_ABOUT THIS EXERCISE:_ Look through the data and write out every line with the word "yang" in it.

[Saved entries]

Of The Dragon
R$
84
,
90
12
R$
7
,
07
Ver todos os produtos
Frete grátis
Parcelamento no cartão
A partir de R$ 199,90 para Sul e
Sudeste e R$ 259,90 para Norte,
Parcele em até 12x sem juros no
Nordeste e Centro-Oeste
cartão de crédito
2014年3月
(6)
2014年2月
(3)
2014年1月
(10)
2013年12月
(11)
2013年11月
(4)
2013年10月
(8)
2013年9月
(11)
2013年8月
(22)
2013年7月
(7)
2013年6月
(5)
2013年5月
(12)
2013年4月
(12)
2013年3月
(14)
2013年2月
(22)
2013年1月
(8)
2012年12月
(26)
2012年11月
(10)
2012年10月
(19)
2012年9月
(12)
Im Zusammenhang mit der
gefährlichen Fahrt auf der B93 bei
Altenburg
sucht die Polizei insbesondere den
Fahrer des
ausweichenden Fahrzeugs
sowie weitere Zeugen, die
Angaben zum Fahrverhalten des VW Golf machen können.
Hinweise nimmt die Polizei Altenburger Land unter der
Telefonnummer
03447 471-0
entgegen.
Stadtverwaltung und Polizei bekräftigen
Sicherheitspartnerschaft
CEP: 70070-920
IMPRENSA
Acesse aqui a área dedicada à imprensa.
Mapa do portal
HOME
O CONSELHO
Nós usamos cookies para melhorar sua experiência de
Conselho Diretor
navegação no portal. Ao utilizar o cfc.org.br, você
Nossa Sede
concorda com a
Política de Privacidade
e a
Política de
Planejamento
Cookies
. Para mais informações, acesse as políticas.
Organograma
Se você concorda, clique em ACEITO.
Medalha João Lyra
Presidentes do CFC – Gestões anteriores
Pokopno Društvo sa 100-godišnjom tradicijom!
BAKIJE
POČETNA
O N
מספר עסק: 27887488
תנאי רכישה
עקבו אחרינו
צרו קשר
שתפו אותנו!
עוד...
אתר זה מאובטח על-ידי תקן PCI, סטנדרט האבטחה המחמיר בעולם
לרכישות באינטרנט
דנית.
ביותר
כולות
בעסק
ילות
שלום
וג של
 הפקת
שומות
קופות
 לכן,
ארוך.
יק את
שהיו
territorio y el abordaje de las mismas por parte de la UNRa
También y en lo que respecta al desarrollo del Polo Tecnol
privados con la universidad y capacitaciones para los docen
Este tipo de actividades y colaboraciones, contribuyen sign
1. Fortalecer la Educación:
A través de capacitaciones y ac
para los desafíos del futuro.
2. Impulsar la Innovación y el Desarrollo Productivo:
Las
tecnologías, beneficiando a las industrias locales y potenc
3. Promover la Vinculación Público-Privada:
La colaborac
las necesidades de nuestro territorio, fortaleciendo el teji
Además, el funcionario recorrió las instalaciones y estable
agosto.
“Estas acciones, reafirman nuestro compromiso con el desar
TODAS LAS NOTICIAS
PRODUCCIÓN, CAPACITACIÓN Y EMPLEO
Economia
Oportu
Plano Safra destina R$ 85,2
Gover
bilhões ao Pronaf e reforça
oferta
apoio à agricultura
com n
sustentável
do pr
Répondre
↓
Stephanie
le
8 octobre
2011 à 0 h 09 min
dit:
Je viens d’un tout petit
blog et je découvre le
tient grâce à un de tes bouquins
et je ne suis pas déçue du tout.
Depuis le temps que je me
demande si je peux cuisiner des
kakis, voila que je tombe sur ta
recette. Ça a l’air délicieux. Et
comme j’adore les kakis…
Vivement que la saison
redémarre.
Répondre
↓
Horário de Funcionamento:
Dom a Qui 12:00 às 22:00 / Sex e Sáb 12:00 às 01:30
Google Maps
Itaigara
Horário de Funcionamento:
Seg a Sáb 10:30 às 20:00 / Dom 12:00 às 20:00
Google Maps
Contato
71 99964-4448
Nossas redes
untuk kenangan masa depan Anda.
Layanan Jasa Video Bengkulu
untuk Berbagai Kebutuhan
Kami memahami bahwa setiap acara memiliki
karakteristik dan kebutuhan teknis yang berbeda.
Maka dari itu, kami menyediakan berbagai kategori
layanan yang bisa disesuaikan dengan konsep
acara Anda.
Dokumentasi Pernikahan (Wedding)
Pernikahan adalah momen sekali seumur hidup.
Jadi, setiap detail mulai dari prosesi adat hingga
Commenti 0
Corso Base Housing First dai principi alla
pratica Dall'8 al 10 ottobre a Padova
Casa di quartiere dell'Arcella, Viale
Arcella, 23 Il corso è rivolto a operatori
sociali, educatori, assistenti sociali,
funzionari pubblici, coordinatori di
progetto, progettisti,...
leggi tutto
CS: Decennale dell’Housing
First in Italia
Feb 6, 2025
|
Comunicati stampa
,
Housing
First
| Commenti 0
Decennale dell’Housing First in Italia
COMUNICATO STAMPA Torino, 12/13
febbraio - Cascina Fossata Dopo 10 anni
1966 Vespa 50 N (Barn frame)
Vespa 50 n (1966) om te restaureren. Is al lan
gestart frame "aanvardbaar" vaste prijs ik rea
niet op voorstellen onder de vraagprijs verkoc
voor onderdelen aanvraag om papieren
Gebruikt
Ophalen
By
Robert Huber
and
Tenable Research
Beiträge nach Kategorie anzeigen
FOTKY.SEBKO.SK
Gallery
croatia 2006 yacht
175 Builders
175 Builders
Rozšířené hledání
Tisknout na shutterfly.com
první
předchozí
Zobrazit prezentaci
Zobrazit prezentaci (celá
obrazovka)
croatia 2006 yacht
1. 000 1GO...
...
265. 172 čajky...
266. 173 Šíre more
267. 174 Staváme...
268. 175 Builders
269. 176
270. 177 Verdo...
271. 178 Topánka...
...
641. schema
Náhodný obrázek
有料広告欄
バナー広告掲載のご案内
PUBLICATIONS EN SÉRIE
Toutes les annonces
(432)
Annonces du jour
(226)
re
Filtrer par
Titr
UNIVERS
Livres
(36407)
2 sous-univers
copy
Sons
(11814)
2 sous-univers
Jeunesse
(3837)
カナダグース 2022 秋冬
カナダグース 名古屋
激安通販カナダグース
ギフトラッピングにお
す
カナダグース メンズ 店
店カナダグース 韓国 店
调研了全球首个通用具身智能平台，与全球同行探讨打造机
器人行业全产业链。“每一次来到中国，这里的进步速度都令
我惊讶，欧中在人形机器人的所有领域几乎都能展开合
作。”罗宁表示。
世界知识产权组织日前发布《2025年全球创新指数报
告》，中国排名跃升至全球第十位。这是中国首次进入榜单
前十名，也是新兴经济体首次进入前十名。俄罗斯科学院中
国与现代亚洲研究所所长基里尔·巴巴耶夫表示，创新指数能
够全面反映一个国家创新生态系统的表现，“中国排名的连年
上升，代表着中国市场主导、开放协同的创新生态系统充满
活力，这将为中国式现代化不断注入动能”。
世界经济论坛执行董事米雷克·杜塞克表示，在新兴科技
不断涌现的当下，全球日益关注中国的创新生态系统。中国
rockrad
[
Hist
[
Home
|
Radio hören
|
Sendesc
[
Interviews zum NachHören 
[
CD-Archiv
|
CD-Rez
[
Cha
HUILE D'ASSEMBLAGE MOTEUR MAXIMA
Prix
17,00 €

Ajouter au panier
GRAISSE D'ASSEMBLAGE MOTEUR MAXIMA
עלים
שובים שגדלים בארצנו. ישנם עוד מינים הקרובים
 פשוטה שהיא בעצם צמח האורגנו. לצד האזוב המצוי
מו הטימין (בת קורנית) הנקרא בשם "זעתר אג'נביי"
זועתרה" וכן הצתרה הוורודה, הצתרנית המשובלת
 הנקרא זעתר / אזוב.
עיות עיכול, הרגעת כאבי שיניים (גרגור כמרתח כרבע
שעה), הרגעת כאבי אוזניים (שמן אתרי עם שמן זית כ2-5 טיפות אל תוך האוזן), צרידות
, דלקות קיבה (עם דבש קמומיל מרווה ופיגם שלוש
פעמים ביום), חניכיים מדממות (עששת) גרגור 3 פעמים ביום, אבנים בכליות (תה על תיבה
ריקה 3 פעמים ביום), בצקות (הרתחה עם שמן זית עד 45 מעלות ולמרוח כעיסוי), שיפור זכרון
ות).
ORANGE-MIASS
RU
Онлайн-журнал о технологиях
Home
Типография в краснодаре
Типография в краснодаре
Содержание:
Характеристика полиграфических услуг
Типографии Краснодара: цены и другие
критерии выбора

_ANSWER:_
karakteristik dan kebutuhan teknis yang berbeda.
layanan yang bisa disesuaikan dengan konsep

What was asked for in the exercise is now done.